After failing to reach agreement with APNU, AFC contested the just-concluded local government polls on its own and some of its candidates criticised its partner during campaigning, signalling deep rifts. In light of President Granger’s cancer diagnosis, both partners have publicly reaffirmed that the coalition remains united and strong.

The PPP, Nagamootoo surmised, is using the result of the local government elections as “some sort of referendum” to argue that government should resign.

“This is not Donald Ramotar. This is Granger and Nagamootoo. So there will be no surrender,” Nagamootoo said, referring to the no-confidence motion in his name that forced the former administration to prorogue parliament and hold early elections.

Jagdeo’s motion, he said, is intended to breathe disaffection in the country and to stir the fever of divisiveness that the PPP stoked in various communities.

“Because I know—I come from Berbice— the level of ethnic division and hate and rancor they have sown into that community. They have to now find a fig leaf to cover their shame of what they did during the campaign,” he said.

Meanwhile, Second Vice-President and Minister of Foreign Affairs Carl Greenidge described the motion as “very opportunistic.”

Like Nagamootoo, he said, “It is trying to take advantage of what is a situation that in normal circumstances would be regarded as distasteful. You take advantage of somebody else’s challenges or misfortunes to try to create political capital.”

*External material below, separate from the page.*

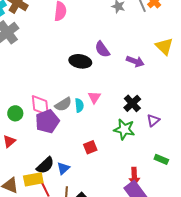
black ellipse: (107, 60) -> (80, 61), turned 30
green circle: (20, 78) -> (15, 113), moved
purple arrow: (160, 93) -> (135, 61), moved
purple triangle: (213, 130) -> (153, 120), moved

While Jagdeo was claiming that he was moving the motion in the national interest, Greenidge said, “It is for the nation to make that decision. It cannot be in the national interest to knowingly put in place to lay before the house a motion which simply seeks to take an opportunity to sow division within the nation.” 

Noting that attention should be focused on the impending presentation of the national budget, he said the budget was very important because of all the things that need to be addressed. “Here is an attempt by the Leader of the Opposition arguing that it is in the national interest to try and stymie or divert the debate or the attention of the public from a pressing an important matter of national significance. It is I am afraid, not in the national interest at all, so I reject that assertion,” he argued.